Much of Asher's work, especially in the 1970s, focused upon the specific idiosyncrasies of the gallery as an artistic space. Asher conceived spatial and curatorial choices of the gallery as their own minimalist works, conceptually focused around the viewer's perception.

His work in the late 1960s and early 1970s consisted of dividing up gallery spaces using partition walls and curtains, and designing environments that reflected or absorbed sound. For his first solo exhibition at the La Jolla Museum of Art, Asher installed a tone generator in one of the gallery walls that effectively cancelled out all sound waves in the room, creating a dead zone in the center of the gallery. In 1969, for the group show “Anti-Illusion: Procedures/Materials” at the Whitney Museum of American Art, he concealed a blower above a door to create a slab of air that visitors passed through when they moved from one gallery to the next. In the 1970s he began to remove elements from spaces, for example sandblasting away layers of paint (at Galleria Toselli, Milan, in 1973) or removing the partition walls separating an exhibition space from the gallery office. More dramatically, in his piece Installation (1970) at Pomona College, he created a work by reconfiguring the interior space of a gallery and then leaving the gallery open, without a door, 24 hours a day, introducing light and the noise of the street into the gallery as experiential elements. For another early work at the Claire Copley Gallery in Los Angeles, in 1974, he removed a crucial wall that protected the office space from view, framing the art gallery's behind-the-scenes business operations as something worth viewing itself. Further exploration into the workings of the gallery as institution took place in 1977, where he held an exhibition in both the Claire Copley and Morgan Thomas galleries. The exhibition took on the function of transposer, placing both gallery owners in the space of the other, displaying their own unique curatorial choices. In 1979 he started to reposition objects in museum collections. Sometimes Asher gathers facts, like the list he published of all the artworks ever deaccessioned by the Museum of Modern Art. For a show at the Santa Monica Museum of Art in 2008, he decided to re-create all the 44 stud walls that have been built for every exhibition since the museum relocated to Bergamot Station in May 1998. Architectural floor plans for those 44 exhibitions, captioned with the title and dates of each one, are displayed in a small gallery at the show's entrance, providing a key to what visitors are about to see.

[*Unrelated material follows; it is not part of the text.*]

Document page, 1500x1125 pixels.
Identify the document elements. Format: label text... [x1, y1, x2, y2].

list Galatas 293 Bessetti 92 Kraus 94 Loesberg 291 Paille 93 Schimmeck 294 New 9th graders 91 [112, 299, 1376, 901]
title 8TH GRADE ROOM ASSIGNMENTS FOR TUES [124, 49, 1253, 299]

His untitled 1991 work featuring a functional, polished, granite drinking fountain juxtaposed with a flag pole was his first permanent public outdoor work in the United States. Part of the Stuart Collection of public art on the campus of the University of California, San Diego, this drinking fountain is an exact replica of commercial metal fountains typically found in business offices and government buildings. Instead of its usual context as interior office furniture, the fountain is placed monument like on a grass island in the center of the campus. It marks the site as the former Camp Matthews, a military training facility from 1917 to 1964. The piece was destroyed by a sledgehammer-wielding vandal on January 13, 2015.

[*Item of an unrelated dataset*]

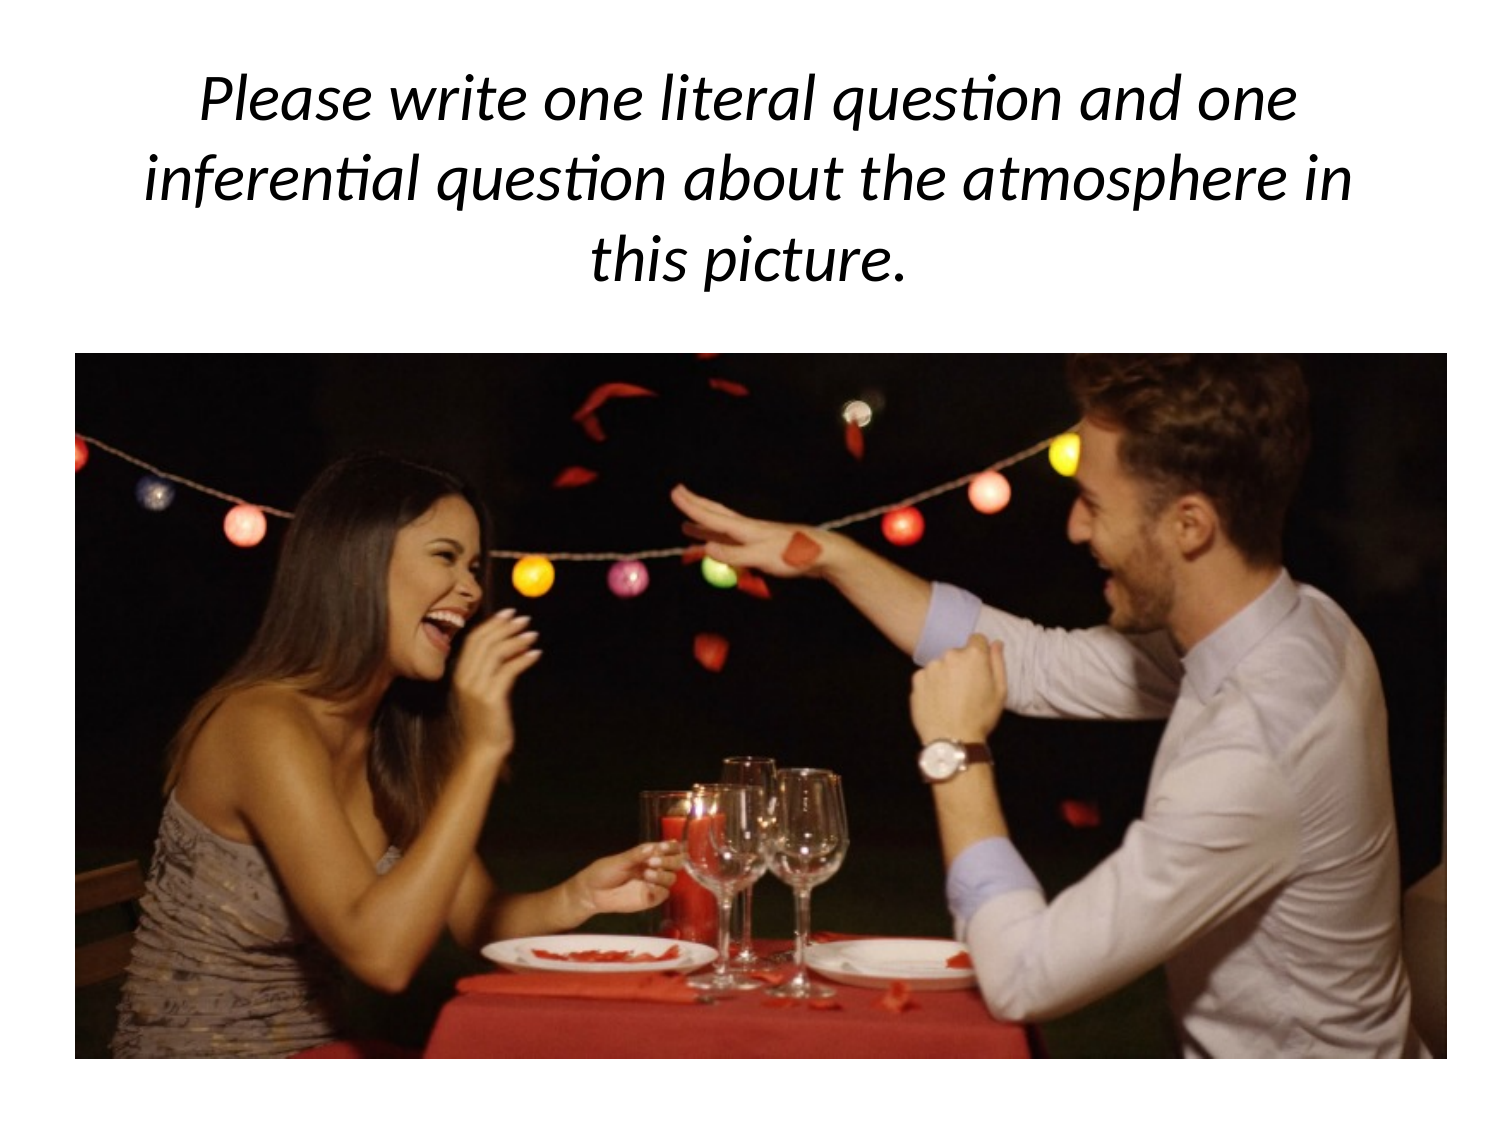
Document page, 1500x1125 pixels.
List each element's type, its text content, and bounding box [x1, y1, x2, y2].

title Please write one literal question and one inferential question about the atmosphere in this picture. [75, 45, 1425, 303]
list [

==Exhibitions and awards==
Asher exhibited at documenta (1972, 1982), the MoMA (1979), and the Venice Biennale (1976), and his solo museum shows include the Centre Pompidou (1991), Los Angeles County Museum of Art (2003), Art Institute of Chicago (2005) and Santa Monica Museum of Art (2008).

Asher won the Bucksbaum Award 2010. The jury consisted of: Adam D. Weinberg, the Whitney’s Alice Pratt Brown Director; Donna De Salvo, Whitney Associate Director of Programs and Chief Curator; the 2010 curators Francesco Bonami and Gary Carrion-Murayari; and three guest panelists, Hou Hanru (San Francisco Art Institute), Yasmil Raymond (Dia Art Foundation), and James Rondeau (Art Institute of Chicago). The winner received $100,000 and a solo exhibition at the Whitney Museum of American Art. His project for the 2010 Whitney Biennial involved having the museum remain open 24 hours a day for one week (although this was shortened to three days by the museum due to “budgetary and human resources limitations”).

In the mid-1970s, after a dispute with gallery dealer, Heiner Friedrich, Asher decided to use contractual agreements in order to control the production, dissemination and ownership of his art projects. Using Seth Siegelaub and Robert Projanksy's contract, The Artists Reserved Rights Transfer and Sale Agreement, as a model, Asher crafted his own contract with the help of Los Angeles attorney, Arthur Alef.